DD1 (8) has the same vocab deficiency you describe in your DS. Sometimes this is whole sections of vocab missing (e.g. domestic type words or food, as the children do not eat at school) and sometimes it is more specific (e.g. she used the word 'sentiment' rather than 'sensation' the other day without realising that in Spanish there is more than word for 'feeling' - a mistake not common in an 8 year old monolingual child). Her teacher has highlighted this as something to work on. I am trying to be fairly relaxed about it. I think she has a larger workload than her peers at the moment given that homework can take longer as we often need recourse to a dictionary. Her grades are pretty good (mostly Bs) which I think demonstrates that once she comes into contact with new vocab, she assimilates it well; it's just that she has a more limited opportunity to increase her vocab.

I don't think it's fair to expect a bilingual child to have the same vocabulary range as a monolingual child at this age. As they get older, their vocab will expand and they will also get some cross over between the two languages (This is just starting to happen for DD1).

DD1's teacher has suggested that she reads at home Spanish. DD is resisting this at the moment. As she really enjoys reading in English, I am content to let her use her reading time to relax rather than work even more (she also gets s lot of homework - too much for an 8 year IMO).

Are you intending that you DS will complete all his education in the French system? We will probably move our DC into the English system for secondary and this perhaps helps me to relax a bit about their Spanish just now.
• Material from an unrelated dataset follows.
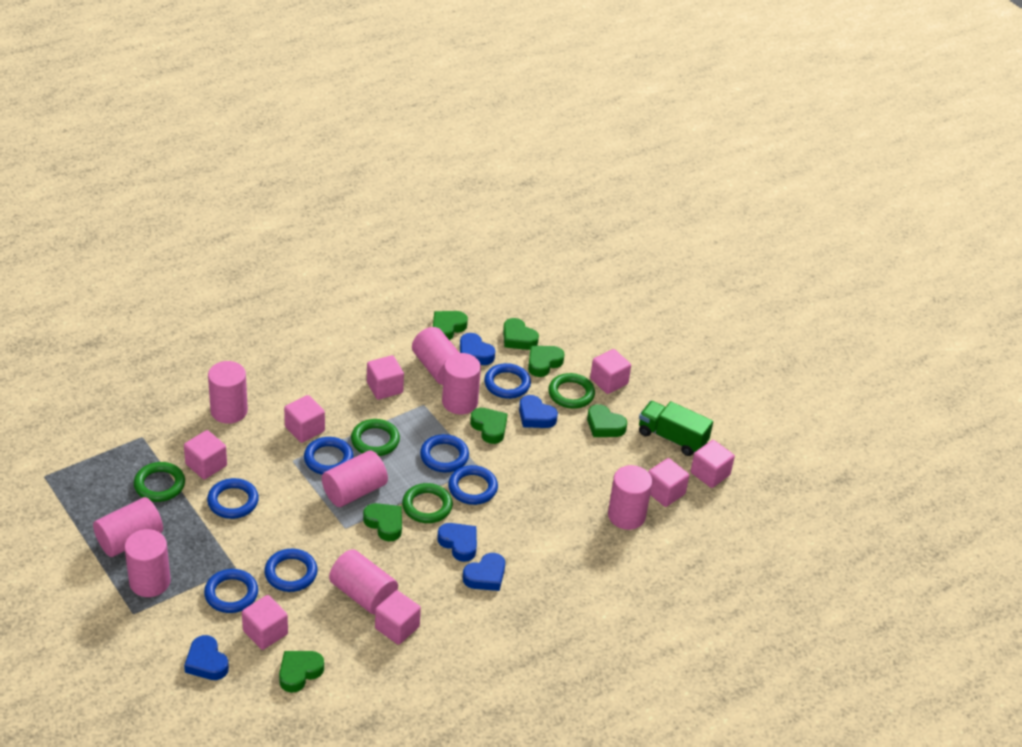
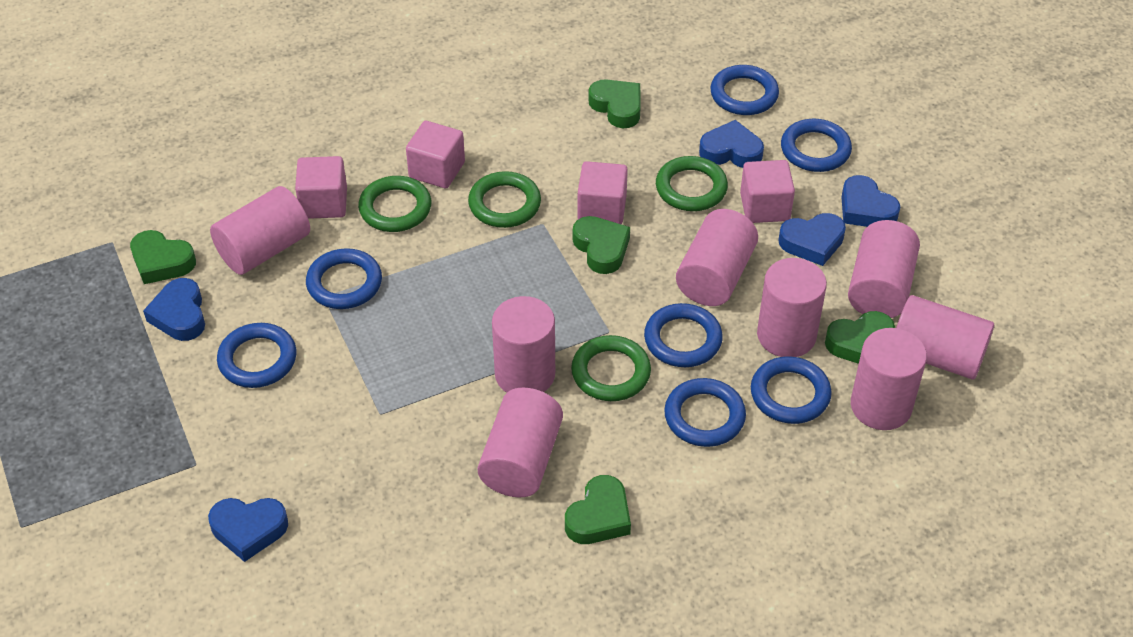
green heart: 7 -> 5
green truck: 1 -> 0
pink cube: 8 -> 4

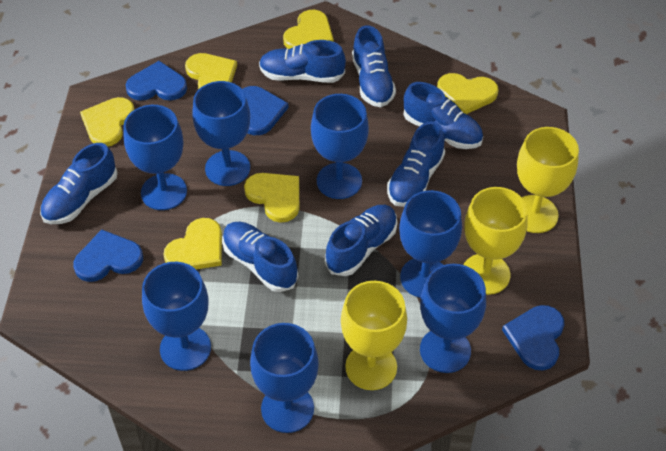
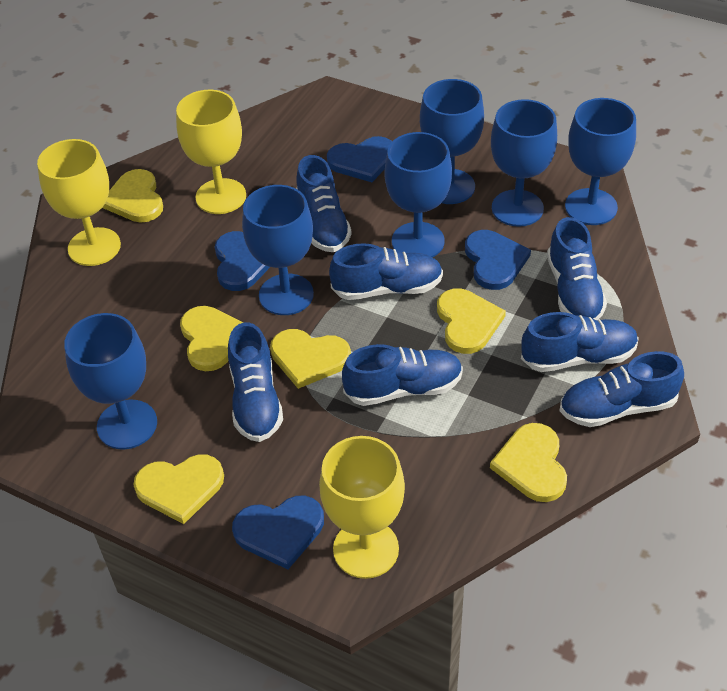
blue goblet: 7 -> 6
sachertorte · 02/04/2009 10:51

Nighbynight, terrible situation your dd is in, I really feel for you, is just what I fear for my DD and the reason why I always wonder if English medium eucation would be better for her.. I truely hope your dd goes on to to the bac in a private school, what hope is there for her otherwise?

I also feel terribly sorry for all the other bright immigrant children who won´t get any advocate because their parents don´t speak English or other widely spoken language. Talk about a language barrier...

Also a good illustration for some posters who do not seem to acknowledge that multilingualism can have disadvantages when you are not living within a multilingual situation.

Good luck to you and your dd.

cory · 02/04/2009 15:24

The German system sounds Scaaary

Nighbynight · 02/04/2009 17:58

Thanks sachertorte. cory, yes it is the worst aspect of living here - it has a whole thread to itself in the living overseas section!

pinkhousesarebest · 02/04/2009 21:21

Thank you Claricebean. Your situation sounds reassuringly familiar. I am not too worried now,but I am glad that I had him tested and have time now to devote to his French.He has a pretty ambivalent attitude to his adoptive language,and has always furiously resisted bedtime stories in French. I am two weeks in though,and he has stopped complaining, and,as you say, he does seem to be able to assimilate new vocabulary o.k. Our future is here,and we can move him to a school where he could do the I.B if needs be. But we love the school,and he is really well integrated now,so we want to make it work.